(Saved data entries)
- Opening Delimiter -
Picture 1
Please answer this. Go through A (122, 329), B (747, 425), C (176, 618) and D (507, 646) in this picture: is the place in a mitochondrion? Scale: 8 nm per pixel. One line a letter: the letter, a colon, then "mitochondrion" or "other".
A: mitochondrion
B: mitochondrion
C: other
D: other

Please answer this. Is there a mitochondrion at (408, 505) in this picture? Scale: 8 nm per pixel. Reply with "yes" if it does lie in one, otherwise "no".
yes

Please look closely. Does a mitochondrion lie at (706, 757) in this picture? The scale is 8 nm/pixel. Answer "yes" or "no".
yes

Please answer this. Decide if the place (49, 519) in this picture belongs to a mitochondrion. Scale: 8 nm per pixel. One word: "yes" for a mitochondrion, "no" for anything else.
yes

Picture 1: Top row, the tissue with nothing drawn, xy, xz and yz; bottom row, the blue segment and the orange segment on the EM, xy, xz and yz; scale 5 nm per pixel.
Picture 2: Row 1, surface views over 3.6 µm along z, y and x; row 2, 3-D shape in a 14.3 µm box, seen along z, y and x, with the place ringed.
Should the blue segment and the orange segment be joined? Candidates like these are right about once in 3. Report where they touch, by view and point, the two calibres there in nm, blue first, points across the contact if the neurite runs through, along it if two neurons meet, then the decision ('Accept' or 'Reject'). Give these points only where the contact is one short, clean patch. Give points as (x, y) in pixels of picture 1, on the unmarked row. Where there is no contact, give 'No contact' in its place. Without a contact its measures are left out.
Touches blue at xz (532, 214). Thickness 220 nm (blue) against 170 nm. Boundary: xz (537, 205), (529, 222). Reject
- Closing Delimiter -
• **Work instructions**
Please return every line from the first one in the records above down to the line containing "Picture 2: Row", including both, exactly as written and nothing more.

• **Problem solution**
Picture 1
Please answer this. Go through A (122, 329), B (747, 425), C (176, 618) and D (507, 646) in this picture: is the place in a mitochondrion? Scale: 8 nm per pixel. One line a letter: the letter, a colon, then "mitochondrion" or "other".
A: mitochondrion
B: mitochondrion
C: other
D: other

Please answer this. Is there a mitochondrion at (408, 505) in this picture? Scale: 8 nm per pixel. Reply with "yes" if it does lie in one, otherwise "no".
yes

Please look closely. Does a mitochondrion lie at (706, 757) in this picture? The scale is 8 nm/pixel. Answer "yes" or "no".
yes

Please answer this. Decide if the place (49, 519) in this picture belongs to a mitochondrion. Scale: 8 nm per pixel. One word: "yes" for a mitochondrion, "no" for anything else.
yes

Picture 1: Top row, the tissue with nothing drawn, xy, xz and yz; bottom row, the blue segment and the orange segment on the EM, xy, xz and yz; scale 5 nm per pixel.
Picture 2: Row 1, surface views over 3.6 µm along z, y and x; row 2, 3-D shape in a 14.3 µm box, seen along z, y and x, with the place ringed.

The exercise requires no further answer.